President of the Legislative Assembly of the Azores
- In office 1979–1984
- President: João Bosco Mota Amaral
- Preceded by: Alberto Madruga da Costa
- Succeeded by: José Guilherme Reis Leite
- In office 1976–1978
- President: João Bosco Mota Amaral
- Preceded by: Humberto Melo
- Succeeded by: José Guilherme Reis Leite

Personal details
- Born: Álvaro Pereira da Silva Leal Monjardino 6 October 1930 Angra do Heroísmo, Portugal
- Died: 16 August 2024 (aged 93)
- Citizenship: Portuguese

= Álvaro Monjardino =

Portuguese politician (1930–2024)

Álvaro Monjardino (6 October 1930 – 16 August 2024) was a Portuguese lawyer and politician.

==Early life==
Monjardino attained his Licenciatura in Law, as well as the Curso Complementar de Ciências Jurídicas (Complimentary Course in Judicial Sciences) before beginning his career in politics.

==Career==
Monjardino was elected as an independent deputy for the National Assembly in the Estado Novo regime, under the banner of the ANP, for the district of Angra do Heroísmo, between 1973 and 1974.

He joined the Junta Regional dos Açores (Regional Junta of the Azores) in the Social Democratic (PSD) party, elected for the constituencies of Graciosa and, later Terceira.
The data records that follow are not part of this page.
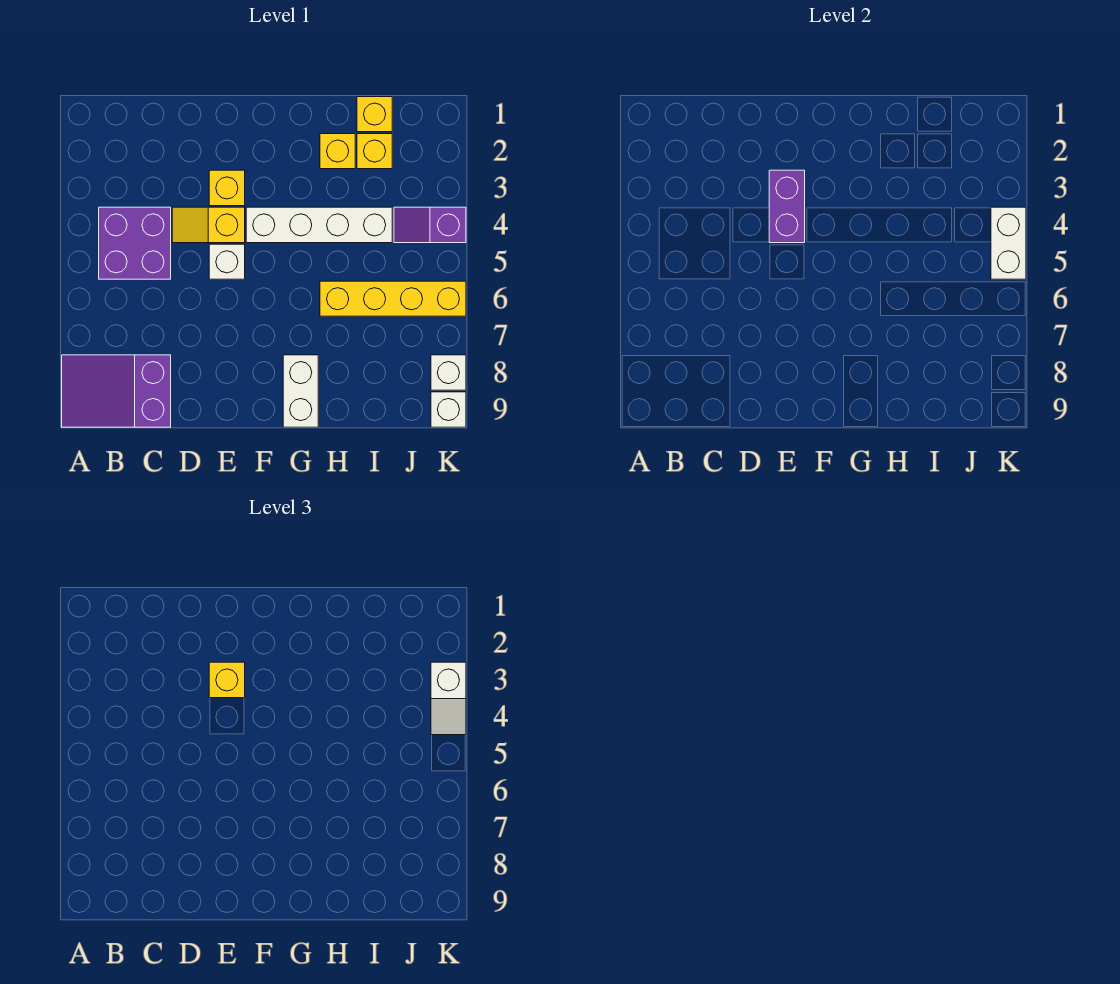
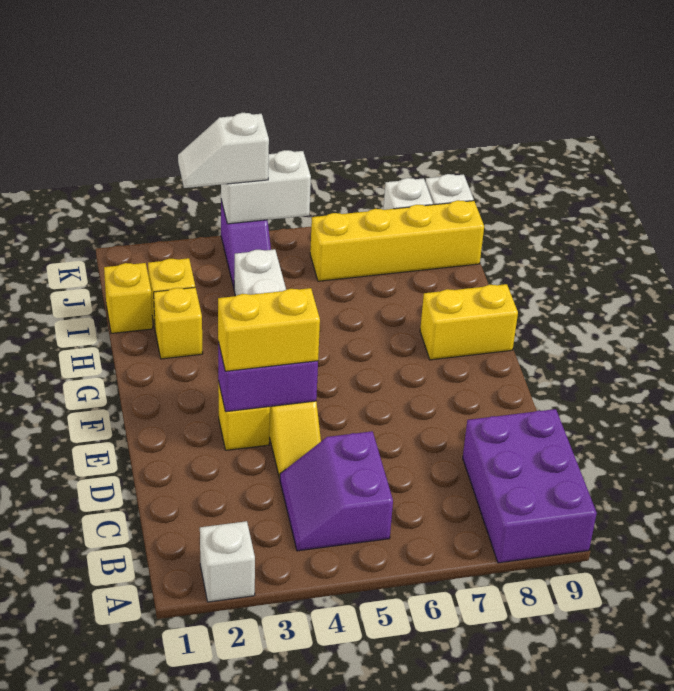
purple 2x3 slope [62,355,171,427] -> purple 2x3 brick [463,409,597,563]
purple 2x2 brick [99,207,171,279] -> purple 2x2 slope [280,431,393,551]
yellow 1x1 brick [209,662,245,698] -> yellow 1x2 brick [218,288,320,371]
white 1x1 brick [209,244,245,279] -> white 1x1 brick moved to [200,521,255,602]
white 1x2 brick [283,355,318,427] -> yellow 1x2 brick [420,284,518,360]
yellow 1x4 brick [320,281,466,316] -> yellow 1x4 brick turned to [310,200,484,281]
white 1x2 slope [431,662,466,735] -> white 1x2 slope turned to [178,113,269,188]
He became the first and third elected presidents of the Legislative Assembly of the Azores, between 1976 and 1984, with a pause between 1978 and 1979, when he occupied the position of Minister Adjunct to the Prime Minister, during the Fourth Constitutional Government, between 1978 and 1979. He would return to hold the position of president of the Regional Assembly from 1979 to 1984.

==Later life and death==
Monjardino was described as a historian and studious investigator in judicial matters, publishing various documents on the subject. At one time he was president of the council of the Instituto Histórico da Ilha Terceira (1984–1999), as well as a correspondence partner of the Portuguese Academy of History. He was one of the principals involved in the classification of the historical centre of Angra do Heroísmo as a World Heritage Site by UNESCO.

He was a director, collaborator and correspondent for the daily newspaper A União.

He maintained a law office in the old city and was an administrator/director of several businesses.

Monjardino died on 16 August 2024, at the age of 93.